We’re excited to see at least two other Parity projects using substrate-subxt, taking advantage of the features listed above:

Our motivation for using substrate-subxt is a native Rust client. Writing our client in Rust fosters greater flexibility in terms of the application’s

  1. storage
  2. computation

For (1), we refuse to store user private keys in the application state or on Amazon AWS servers. Instead, our keystore stores the user’s keys in the device’s local storage. This allows us to easily rotate keys and support device-based revocability.

(2) is more long-term thinking. The constraints of privacy-oriented cryptography encourage client-side computation because outsourcing computation to servers is often insecure and, at the very least, introduces an access bottleneck. Modern solutions like Private Information Retrieval are computationally expensive (see SealPIR).

Rust-Dart FFI Tools

Instead of calling polkadot-js from a flutter application like Polkawallet, our Flutter interface communicates directly between Rust and Dart. Although this decision required significant upfront investment, it was worth it. The payoff is efficient native applications.

While building our Rust-Dart FFI infrastructure, Shady has done an excellent job separating out components and open sourcing them so that they are useful to the broader Rust and Flutter ecosystems.

  • flutterust is a generic template for using Rust libs from Flutter
  • dart-bindgen is a tool for generating Dart FFI bindings to C Header Files
  • allo-isolate runs multithreaded Rust along with Dart VM (in isolates)
  • frusty-logger is a bridge between the Rust log crate and Flutter debugPrint function

Shady also wrote two blog posts on his work, the first of which went viral!

  1. Dart Meets Rust: a match made in heaven
  2. Dart and Rust: the async story

Ipfs-Embed

Mobile application constraints motivate a single backing database instead of two databases.
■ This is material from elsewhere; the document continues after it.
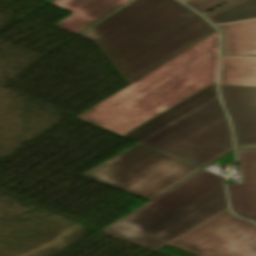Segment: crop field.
Returning a JSON list of instances; mask_svg holds the SVG:
<instances>
[{"mask_svg": "<svg viewBox=\"0 0 256 256\" xmlns=\"http://www.w3.org/2000/svg\"><path fill=\"white\" fill-rule=\"evenodd\" d=\"M205 21L175 0H132L79 36L94 41L130 84L214 33Z\"/></svg>", "mask_w": 256, "mask_h": 256, "instance_id": "obj_1", "label": "crop field"}, {"mask_svg": "<svg viewBox=\"0 0 256 256\" xmlns=\"http://www.w3.org/2000/svg\"><path fill=\"white\" fill-rule=\"evenodd\" d=\"M219 34L144 76L79 118L121 135L216 80Z\"/></svg>", "mask_w": 256, "mask_h": 256, "instance_id": "obj_2", "label": "crop field"}, {"mask_svg": "<svg viewBox=\"0 0 256 256\" xmlns=\"http://www.w3.org/2000/svg\"><path fill=\"white\" fill-rule=\"evenodd\" d=\"M224 180L203 170L103 231L155 252L227 208Z\"/></svg>", "mask_w": 256, "mask_h": 256, "instance_id": "obj_3", "label": "crop field"}, {"mask_svg": "<svg viewBox=\"0 0 256 256\" xmlns=\"http://www.w3.org/2000/svg\"><path fill=\"white\" fill-rule=\"evenodd\" d=\"M200 169L138 143L83 176L150 200Z\"/></svg>", "mask_w": 256, "mask_h": 256, "instance_id": "obj_4", "label": "crop field"}, {"mask_svg": "<svg viewBox=\"0 0 256 256\" xmlns=\"http://www.w3.org/2000/svg\"><path fill=\"white\" fill-rule=\"evenodd\" d=\"M141 142L198 166L233 146L227 117L217 97Z\"/></svg>", "mask_w": 256, "mask_h": 256, "instance_id": "obj_5", "label": "crop field"}, {"mask_svg": "<svg viewBox=\"0 0 256 256\" xmlns=\"http://www.w3.org/2000/svg\"><path fill=\"white\" fill-rule=\"evenodd\" d=\"M169 244L200 256H256V225L227 208Z\"/></svg>", "mask_w": 256, "mask_h": 256, "instance_id": "obj_6", "label": "crop field"}, {"mask_svg": "<svg viewBox=\"0 0 256 256\" xmlns=\"http://www.w3.org/2000/svg\"><path fill=\"white\" fill-rule=\"evenodd\" d=\"M229 112L237 149L256 148V87L220 85Z\"/></svg>", "mask_w": 256, "mask_h": 256, "instance_id": "obj_7", "label": "crop field"}, {"mask_svg": "<svg viewBox=\"0 0 256 256\" xmlns=\"http://www.w3.org/2000/svg\"><path fill=\"white\" fill-rule=\"evenodd\" d=\"M238 152L244 184L227 185L232 211L256 221V149Z\"/></svg>", "mask_w": 256, "mask_h": 256, "instance_id": "obj_8", "label": "crop field"}, {"mask_svg": "<svg viewBox=\"0 0 256 256\" xmlns=\"http://www.w3.org/2000/svg\"><path fill=\"white\" fill-rule=\"evenodd\" d=\"M128 0H54L51 3L73 14L55 26L79 33Z\"/></svg>", "mask_w": 256, "mask_h": 256, "instance_id": "obj_9", "label": "crop field"}, {"mask_svg": "<svg viewBox=\"0 0 256 256\" xmlns=\"http://www.w3.org/2000/svg\"><path fill=\"white\" fill-rule=\"evenodd\" d=\"M215 96L214 83L124 136L139 142Z\"/></svg>", "mask_w": 256, "mask_h": 256, "instance_id": "obj_10", "label": "crop field"}, {"mask_svg": "<svg viewBox=\"0 0 256 256\" xmlns=\"http://www.w3.org/2000/svg\"><path fill=\"white\" fill-rule=\"evenodd\" d=\"M224 32L222 54H256V20L219 25Z\"/></svg>", "mask_w": 256, "mask_h": 256, "instance_id": "obj_11", "label": "crop field"}, {"mask_svg": "<svg viewBox=\"0 0 256 256\" xmlns=\"http://www.w3.org/2000/svg\"><path fill=\"white\" fill-rule=\"evenodd\" d=\"M219 84L256 86V57L222 56Z\"/></svg>", "mask_w": 256, "mask_h": 256, "instance_id": "obj_12", "label": "crop field"}, {"mask_svg": "<svg viewBox=\"0 0 256 256\" xmlns=\"http://www.w3.org/2000/svg\"><path fill=\"white\" fill-rule=\"evenodd\" d=\"M256 17V0H246L207 19L213 24Z\"/></svg>", "mask_w": 256, "mask_h": 256, "instance_id": "obj_13", "label": "crop field"}, {"mask_svg": "<svg viewBox=\"0 0 256 256\" xmlns=\"http://www.w3.org/2000/svg\"><path fill=\"white\" fill-rule=\"evenodd\" d=\"M231 0H192L186 4L198 10L201 14L213 8L221 6Z\"/></svg>", "mask_w": 256, "mask_h": 256, "instance_id": "obj_14", "label": "crop field"}, {"mask_svg": "<svg viewBox=\"0 0 256 256\" xmlns=\"http://www.w3.org/2000/svg\"><path fill=\"white\" fill-rule=\"evenodd\" d=\"M242 1H244V0H236V1L232 2V3H230V4H227V5H225V6L221 7V8H218V9H216V10H214V11H212V12H210V13L204 15V16L208 17V16H211V15H214V14H216V13H218V12L224 10V9H227V8L237 4V3H240Z\"/></svg>", "mask_w": 256, "mask_h": 256, "instance_id": "obj_15", "label": "crop field"}, {"mask_svg": "<svg viewBox=\"0 0 256 256\" xmlns=\"http://www.w3.org/2000/svg\"><path fill=\"white\" fill-rule=\"evenodd\" d=\"M232 150V148H230L229 150L225 151L224 153L220 154L219 156L215 157L214 159L210 160L209 162L205 163L204 165L200 166V167H205L208 164H210L211 162H213L214 160L224 156L225 154H227L228 152H230Z\"/></svg>", "mask_w": 256, "mask_h": 256, "instance_id": "obj_16", "label": "crop field"}, {"mask_svg": "<svg viewBox=\"0 0 256 256\" xmlns=\"http://www.w3.org/2000/svg\"><path fill=\"white\" fill-rule=\"evenodd\" d=\"M180 1L184 2V1H186V0H180Z\"/></svg>", "mask_w": 256, "mask_h": 256, "instance_id": "obj_17", "label": "crop field"}]
</instances>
Likewise, our application shares its backing sled db between the light client and an embedded ipfs node.

Ipfs-Embed was written by David. To supplement this project, he’s written lots of generally useful code under the IPFS-Rust organization. To list a few repos,

  • netsim-embed is a rewrite of netsim that intends to be runtime agnostic and currently works with the smol runtime; it will be useful for network simulation in general and nat traversal in particular
  • rust-ipld is a library for content addressable data storage formats
  • ipld-block-builder provides an easy-to-use API for storing data in ipld blocks
  • tiny-multihash is a stack-based multihash implementation (so no allocations); it also supports no-std and provides a proc macro for custom codes

Looking Ahead

Open source funding is still a very hard problem. Our team will be forever grateful to the Web3 foundation for giving these projects life by affording us the opportunity to build them. I look forward to continue giving back to the Web3/Polkadot ecosystems through open source contributions as well as our commercial product (substrate bounty platform).